Task to complete
In the guide to excluding a node with the data role, which parameter in the cluster health output should be 0 when shard migration has finished?

Extracted text

────────

Skip to main content

Excluding node with data role

To exclude a node from the cluster, follow these steps:

Determining the node ID

You need to obtain the ID of the node that is planned for exclusion. To do this, execute the command below:

GET _cat/nodes?v&full_id&h=name,id,ip

Excluding the node from allocation

Using the node ID, you need to exclude the node from allocation with the following command:

PUT _cluster/settings
{
"persistent": {
"cluster.routing.allocation.exclude._id": ["<node_id>"]
}
}
Please note!

In OpenSearch version 2.13, a bug was discovered where the command above would execute but nothing would happen. When specifying multiple nodes for exclusion, list their IDs in a single line, like this:

PUT _cluster/settings
{
"persistent": {
"cluster.routing.allocation.exclude._id": "<node_id_1>,<node_id_2>,<node_id_3>"
}
}

where <node_id> is the identifier of the node to be excluded.

Waiting for shard migration

After excluding the node from allocation, the shard migration process will begin. To check if the process has completed, you can use the command below (look at the relocating_shards parameter, which should be 0):

GET _cluster/health

Checking for allocation errors

After migrating shards from the excluded node, it is necessary to check for allocation errors—whether all shards have correctly migrated and initialized. You can check this using the command:

GET _cluster/allocation/explain

If allocation errors are present

To correctly exclude the node, it is necessary to fix all allocation errors. Errors can range from incorrect index settings (often related to the number of replicas) to shard corruption or all found shard copies being outdated.

After executing the command provided above, a JSON object with error information will be displayed (look at allocate_explanation and node_allocation_decisions.deciders.explanation).

Checking node settings

It is necessary to check the list of plugins on the node being removed and ensure that disconnecting the node from the cluster will not affect the functionality of Search Anywhere Framework.

If the configuration file opensearch.yml on the node to be excluded contains the setting node_with_sme: true, then you need to check the other nodes with the data role (hot and warm, this parameter is not configured on cold nodes) to see if this setting is present. If it is not, you need to configure it on all data nodes.

You can check where each plugin is installed using the command:

GET _cat/plugins

Disabling allocation

After checking the settings of the node being removed, it is necessary to disable cluster allocation to avoid damaging or losing data:

PUT _cluster/settings
{
"persistent": {
"cluster.routing.allocation.enable": "none"
}
}

Stopping the service and backing up the configuration of the excluded node

After disabling cluster allocation, it is safe to stop the OpenSearch process on the excluded node:

systemctl stop opensearch

For safety, it is necessary to back up the directory containing the OpenSearch configurations:

sudo cp -r /app/opensearch/config /app/os_conf_backup

Enabling cluster allocation

It is necessary to re-enable cluster allocation:

PUT _cluster/settings
{
"persistent": {
"cluster.routing.allocation.enable": "all"
}
}


And then wait for the cluster to reach the green status:

GET _cluster/health

Clearing exclusions

After the cluster becomes green, you need to clear the list of excluded node IDs:

PUT _cluster/settings
{
"persistent": {
"cluster.routing.allocation.exclude._id": null
}
}

────────

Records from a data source
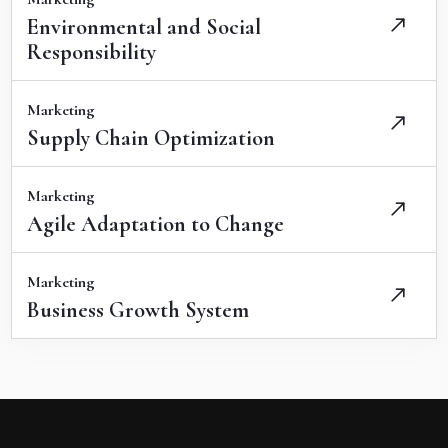
Environmental and Social
Responsibility
Marketing
Supply Chain Optimization
Marketing
Agile Adaptation to Change
Marketing
Business Growth System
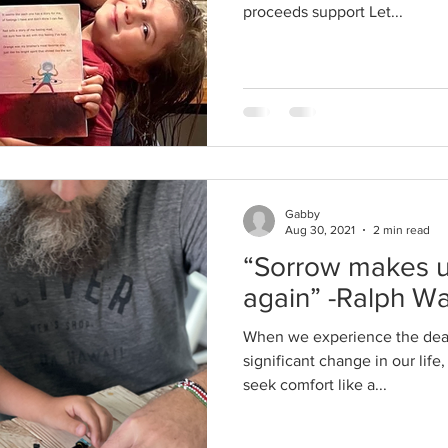
proceeds support Let...
Gabby
Aug 30, 2021
2 min read
“Sorrow makes us
again” -Ralph W
When we experience the dea
significant change in our life
seek comfort like a...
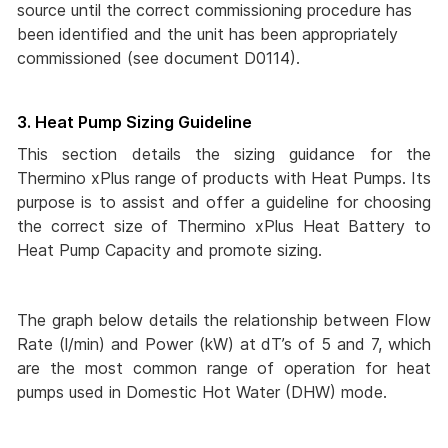
source until the correct commissioning procedure has
been identified and the unit has been appropriately
commissioned (see document D0114).
3. Heat Pump Sizing Guideline
This section details the sizing guidance for the
Thermino xPlus range of products with Heat Pumps. Its
purpose is to assist and offer a guideline for choosing
the correct size of Thermino xPlus Heat Battery to
Heat Pump Capacity and promote sizing.
The graph below details the relationship between Flow
Rate (l/min) and Power (kW) at dT’s of 5 and 7, which
are the most common range of operation for heat
pumps used in Domestic Hot Water (DHW) mode.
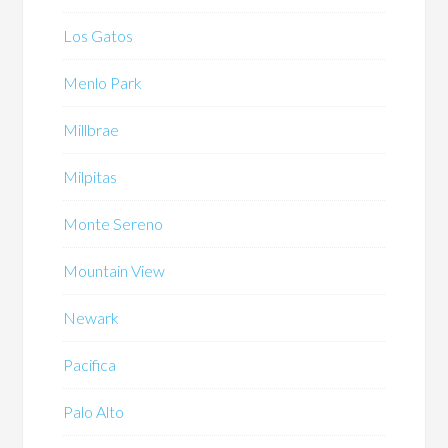
Los Gatos
Menlo Park
Millbrae
Milpitas
Monte Sereno
Mountain View
Newark
Pacifica
Palo Alto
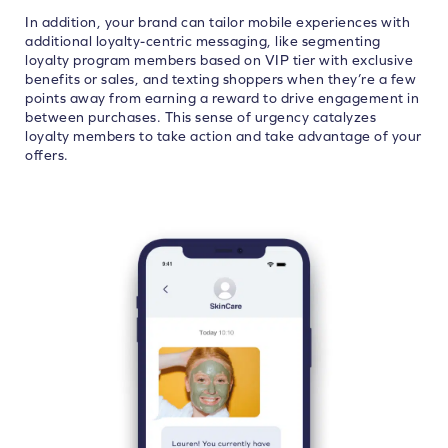
In addition, your brand can tailor mobile experiences with
additional loyalty-centric messaging, like segmenting
loyalty program members based on VIP tier with exclusive
benefits or sales, and texting shoppers when they’re a few
points away from earning a reward to drive engagement in
between purchases.
This sense of urgency catalyzes
loyalty members to take action and take advantage of your
offers.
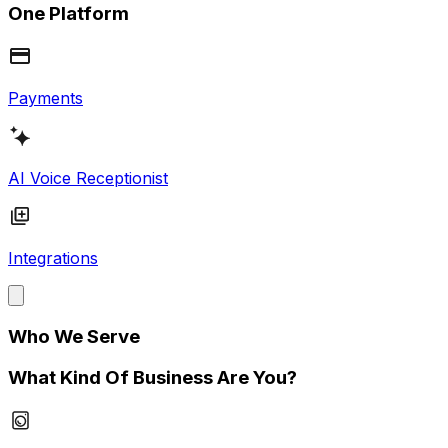
One Platform
Payments
AI Voice Receptionist
Integrations
Who We Serve
What Kind Of Business Are You?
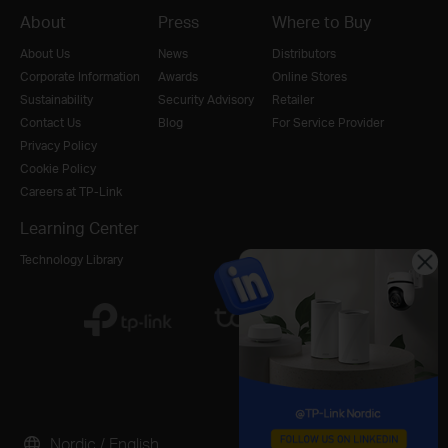
About
Press
Where to Buy
About Us
News
Distributors
Corporate Information
Awards
Online Stores
Sustainability
Security Advisory
Retailer
Contact Us
Blog
For Service Provider
Privacy Policy
Cookie Policy
Careers at TP-Link
Learning Center
Technology Library
Nordic / English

────────

Task result
The relocating_shards parameter